**Source passage:**
++++++++++

RNA Immunoprecipitation Sequencing (RIP-seq)

by Caroline Aufgebauer

Fun Rating: 3/5

Difficulty Rating: 3/5

What is the general purpose? Ribonucleic acid (RNA) Immunoprecipitation Sequencing, or RIP-seq, is used to identify interactions between RNA and protein. It allows scientists to determine which RNA a protein binds to and where on the RNA it is bound.

Why do we use it? RNAs interact with many different proteins throughout their lifespan. These RNA-protein interactions help to regulate RNA in unique ways. For example, RNA-binding proteins (RBPs) can interact with RNA to transport it to specific locations within the cell. Proteins can also change the amount of RNA in the cell by stabilizing or degrading the RNA. 

These RNA-protein interactions are highly dynamic. One way to think about this is how we change the clothing that we wear in response to temperature. A beanie “interacts” with our head to keep it warm. However, we place the beanie on and off our heads throughout the day in response to the ambient temperature. Likewise, proteins often have consistent binding sites, but their binding is highly dynamic in order to regulate RNAs in response to cellular signals. Thus, RIP-seq (Figure 1) is important because it allows scientists to not only identify RNA-protein interactions, but also understand how certain signals or disease states affect these interactions. 

How does it work?

1. Cell Lysis

To access the RNAs and proteins within cells, we need to break the cells apart in a process called lysis. We lyse the cells using a detergent that destroys the cell membrane, releasing the inner cellular components. The resulting solution is transferred to a tube and referred to as cell lysate.

++++++++++

**Study material:**
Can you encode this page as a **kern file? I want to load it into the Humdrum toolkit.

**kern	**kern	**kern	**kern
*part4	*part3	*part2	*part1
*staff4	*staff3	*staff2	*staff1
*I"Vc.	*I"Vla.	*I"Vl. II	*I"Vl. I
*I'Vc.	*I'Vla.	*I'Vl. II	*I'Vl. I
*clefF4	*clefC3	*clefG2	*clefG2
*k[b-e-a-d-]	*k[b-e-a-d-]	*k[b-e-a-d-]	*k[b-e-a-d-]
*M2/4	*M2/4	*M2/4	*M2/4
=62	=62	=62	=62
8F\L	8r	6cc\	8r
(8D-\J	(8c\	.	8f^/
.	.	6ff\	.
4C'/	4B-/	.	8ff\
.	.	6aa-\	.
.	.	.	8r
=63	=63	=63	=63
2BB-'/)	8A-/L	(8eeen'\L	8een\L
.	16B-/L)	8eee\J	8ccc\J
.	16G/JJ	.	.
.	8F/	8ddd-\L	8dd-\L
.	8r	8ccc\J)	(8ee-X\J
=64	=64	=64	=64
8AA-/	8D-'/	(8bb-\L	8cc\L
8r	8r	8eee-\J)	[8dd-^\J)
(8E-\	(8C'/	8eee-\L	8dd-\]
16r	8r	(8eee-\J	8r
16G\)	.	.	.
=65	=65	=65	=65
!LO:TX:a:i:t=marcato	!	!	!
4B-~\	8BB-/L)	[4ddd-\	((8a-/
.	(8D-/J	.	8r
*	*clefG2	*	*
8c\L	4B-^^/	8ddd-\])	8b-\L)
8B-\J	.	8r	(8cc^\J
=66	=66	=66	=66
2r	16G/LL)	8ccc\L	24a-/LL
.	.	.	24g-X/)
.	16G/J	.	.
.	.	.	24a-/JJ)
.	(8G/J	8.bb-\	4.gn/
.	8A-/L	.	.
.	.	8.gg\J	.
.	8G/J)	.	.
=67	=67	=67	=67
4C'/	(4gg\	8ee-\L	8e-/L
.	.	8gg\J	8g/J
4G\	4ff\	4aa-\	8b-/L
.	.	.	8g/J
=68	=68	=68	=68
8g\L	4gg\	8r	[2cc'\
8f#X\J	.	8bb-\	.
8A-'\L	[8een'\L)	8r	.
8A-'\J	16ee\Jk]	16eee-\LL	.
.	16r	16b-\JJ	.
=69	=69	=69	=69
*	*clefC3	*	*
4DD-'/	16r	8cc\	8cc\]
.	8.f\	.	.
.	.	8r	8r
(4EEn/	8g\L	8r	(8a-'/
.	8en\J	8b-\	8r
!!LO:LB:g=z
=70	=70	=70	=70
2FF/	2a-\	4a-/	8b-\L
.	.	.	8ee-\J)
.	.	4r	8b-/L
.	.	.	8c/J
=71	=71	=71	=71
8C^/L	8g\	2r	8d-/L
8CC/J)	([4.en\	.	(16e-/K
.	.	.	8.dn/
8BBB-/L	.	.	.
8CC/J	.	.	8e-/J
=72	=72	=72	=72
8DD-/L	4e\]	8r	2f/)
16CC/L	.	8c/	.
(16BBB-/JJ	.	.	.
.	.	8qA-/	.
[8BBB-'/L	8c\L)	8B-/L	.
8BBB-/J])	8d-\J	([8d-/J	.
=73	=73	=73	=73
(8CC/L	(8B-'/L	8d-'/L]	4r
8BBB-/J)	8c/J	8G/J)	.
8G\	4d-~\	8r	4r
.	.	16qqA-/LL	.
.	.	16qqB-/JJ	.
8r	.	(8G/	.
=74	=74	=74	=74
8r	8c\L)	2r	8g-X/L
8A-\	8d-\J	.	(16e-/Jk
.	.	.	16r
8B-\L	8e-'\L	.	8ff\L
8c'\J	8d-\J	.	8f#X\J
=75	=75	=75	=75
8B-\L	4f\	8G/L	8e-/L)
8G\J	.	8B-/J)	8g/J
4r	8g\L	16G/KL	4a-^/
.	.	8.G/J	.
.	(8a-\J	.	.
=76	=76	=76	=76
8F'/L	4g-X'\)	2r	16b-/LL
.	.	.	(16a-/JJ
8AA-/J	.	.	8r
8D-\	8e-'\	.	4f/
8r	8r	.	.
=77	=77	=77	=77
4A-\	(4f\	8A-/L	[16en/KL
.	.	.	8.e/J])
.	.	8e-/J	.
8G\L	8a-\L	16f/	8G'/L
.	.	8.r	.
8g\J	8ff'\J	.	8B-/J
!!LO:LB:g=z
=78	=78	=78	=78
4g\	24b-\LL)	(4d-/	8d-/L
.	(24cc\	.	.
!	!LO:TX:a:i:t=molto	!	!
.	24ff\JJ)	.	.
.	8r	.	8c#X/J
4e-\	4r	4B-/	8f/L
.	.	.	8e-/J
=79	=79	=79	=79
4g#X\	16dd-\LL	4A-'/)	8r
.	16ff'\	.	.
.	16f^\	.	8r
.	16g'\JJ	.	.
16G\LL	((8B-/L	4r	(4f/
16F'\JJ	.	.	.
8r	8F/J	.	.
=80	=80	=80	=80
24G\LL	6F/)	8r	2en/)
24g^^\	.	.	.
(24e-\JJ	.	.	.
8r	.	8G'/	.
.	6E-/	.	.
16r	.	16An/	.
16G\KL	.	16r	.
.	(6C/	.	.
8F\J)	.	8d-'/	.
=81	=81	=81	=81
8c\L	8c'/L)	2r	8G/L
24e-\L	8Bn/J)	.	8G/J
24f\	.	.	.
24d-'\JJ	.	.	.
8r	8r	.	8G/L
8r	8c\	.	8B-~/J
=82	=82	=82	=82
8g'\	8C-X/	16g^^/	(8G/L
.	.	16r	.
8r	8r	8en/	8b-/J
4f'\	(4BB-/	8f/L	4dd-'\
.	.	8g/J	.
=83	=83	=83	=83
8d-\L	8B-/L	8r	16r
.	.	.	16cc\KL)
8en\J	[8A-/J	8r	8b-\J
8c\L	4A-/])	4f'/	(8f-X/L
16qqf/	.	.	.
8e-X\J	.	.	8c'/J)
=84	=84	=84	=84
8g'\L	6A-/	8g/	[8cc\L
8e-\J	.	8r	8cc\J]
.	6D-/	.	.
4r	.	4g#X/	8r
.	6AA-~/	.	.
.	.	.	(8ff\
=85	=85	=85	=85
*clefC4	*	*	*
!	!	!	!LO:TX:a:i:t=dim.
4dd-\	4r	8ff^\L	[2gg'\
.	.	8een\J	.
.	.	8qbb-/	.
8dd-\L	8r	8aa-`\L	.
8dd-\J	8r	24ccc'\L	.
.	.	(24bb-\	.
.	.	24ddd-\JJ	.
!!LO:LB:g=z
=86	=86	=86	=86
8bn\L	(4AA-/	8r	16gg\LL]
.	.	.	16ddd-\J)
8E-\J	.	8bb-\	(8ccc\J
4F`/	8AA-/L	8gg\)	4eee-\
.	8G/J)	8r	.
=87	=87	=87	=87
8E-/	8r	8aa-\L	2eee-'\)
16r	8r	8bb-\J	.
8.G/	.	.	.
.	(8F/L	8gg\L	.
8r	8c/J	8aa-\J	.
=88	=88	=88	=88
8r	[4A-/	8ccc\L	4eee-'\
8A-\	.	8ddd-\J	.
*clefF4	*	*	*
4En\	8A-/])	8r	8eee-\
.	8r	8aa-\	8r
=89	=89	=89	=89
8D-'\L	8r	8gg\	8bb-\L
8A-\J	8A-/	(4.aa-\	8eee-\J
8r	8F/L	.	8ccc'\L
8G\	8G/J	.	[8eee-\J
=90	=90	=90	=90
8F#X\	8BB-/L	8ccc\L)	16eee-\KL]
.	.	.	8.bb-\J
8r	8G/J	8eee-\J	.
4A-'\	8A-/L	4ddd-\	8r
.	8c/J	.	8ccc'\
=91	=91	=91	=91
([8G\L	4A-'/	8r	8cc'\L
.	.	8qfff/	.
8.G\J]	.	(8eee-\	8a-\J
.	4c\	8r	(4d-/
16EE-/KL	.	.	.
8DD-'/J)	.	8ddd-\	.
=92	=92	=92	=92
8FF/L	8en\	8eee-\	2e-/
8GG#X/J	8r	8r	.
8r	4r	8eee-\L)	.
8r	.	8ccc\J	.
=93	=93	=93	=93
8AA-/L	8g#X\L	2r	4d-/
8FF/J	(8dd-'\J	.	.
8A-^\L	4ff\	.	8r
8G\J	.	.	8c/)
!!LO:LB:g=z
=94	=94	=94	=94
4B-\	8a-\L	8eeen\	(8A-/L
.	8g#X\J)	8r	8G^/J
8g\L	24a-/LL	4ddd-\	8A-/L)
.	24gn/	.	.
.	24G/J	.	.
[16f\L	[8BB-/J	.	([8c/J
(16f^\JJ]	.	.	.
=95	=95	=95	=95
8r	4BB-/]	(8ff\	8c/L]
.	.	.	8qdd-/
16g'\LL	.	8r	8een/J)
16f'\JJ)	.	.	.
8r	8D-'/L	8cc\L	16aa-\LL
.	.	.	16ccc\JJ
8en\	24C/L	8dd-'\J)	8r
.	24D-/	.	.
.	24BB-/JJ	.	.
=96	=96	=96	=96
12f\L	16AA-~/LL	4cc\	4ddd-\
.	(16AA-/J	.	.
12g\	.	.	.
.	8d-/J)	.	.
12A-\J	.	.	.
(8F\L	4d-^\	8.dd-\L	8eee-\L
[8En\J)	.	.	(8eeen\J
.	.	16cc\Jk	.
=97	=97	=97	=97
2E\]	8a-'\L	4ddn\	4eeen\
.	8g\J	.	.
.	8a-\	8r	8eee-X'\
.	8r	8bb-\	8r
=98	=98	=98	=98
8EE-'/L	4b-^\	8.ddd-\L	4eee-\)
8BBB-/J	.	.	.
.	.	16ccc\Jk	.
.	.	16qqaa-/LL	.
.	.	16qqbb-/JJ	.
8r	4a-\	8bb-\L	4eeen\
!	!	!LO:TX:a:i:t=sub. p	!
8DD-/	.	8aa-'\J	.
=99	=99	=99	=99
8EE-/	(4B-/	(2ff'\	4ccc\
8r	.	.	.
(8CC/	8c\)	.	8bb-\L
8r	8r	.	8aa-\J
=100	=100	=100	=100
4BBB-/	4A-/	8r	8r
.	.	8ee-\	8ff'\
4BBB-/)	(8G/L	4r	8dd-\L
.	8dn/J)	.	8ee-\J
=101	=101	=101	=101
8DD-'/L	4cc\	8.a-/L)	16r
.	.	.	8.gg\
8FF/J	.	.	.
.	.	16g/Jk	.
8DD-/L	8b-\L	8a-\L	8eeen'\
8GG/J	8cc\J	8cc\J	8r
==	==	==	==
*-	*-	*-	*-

++++++++++

**Tasks and exercises:**
[A] In the RIP-seq text, replace "detergent" with "surfactant" and write the passage out again. Start at the words "1. Cell Lysis" and end after "as cell lysate.".
[B] Answer these questions from the RIP-seq text:
(i) What fun rating does the method receive?
(ii) According to the text, to what can RNA-binding proteins transport RNA?
(iii) What is the solution produced by lysis called?

**Your responses:**
[A]
1. Cell Lysis

To access the RNAs and proteins within cells, we need to break the cells apart in a process called lysis. We lyse the cells using a surfactant that destroys the cell membrane, releasing the inner cellular components. The resulting solution is transferred to a tube and referred to as cell lysate.

[B]
(i) 3/5
(ii) To specific locations within the cell
(iii) Cell lysate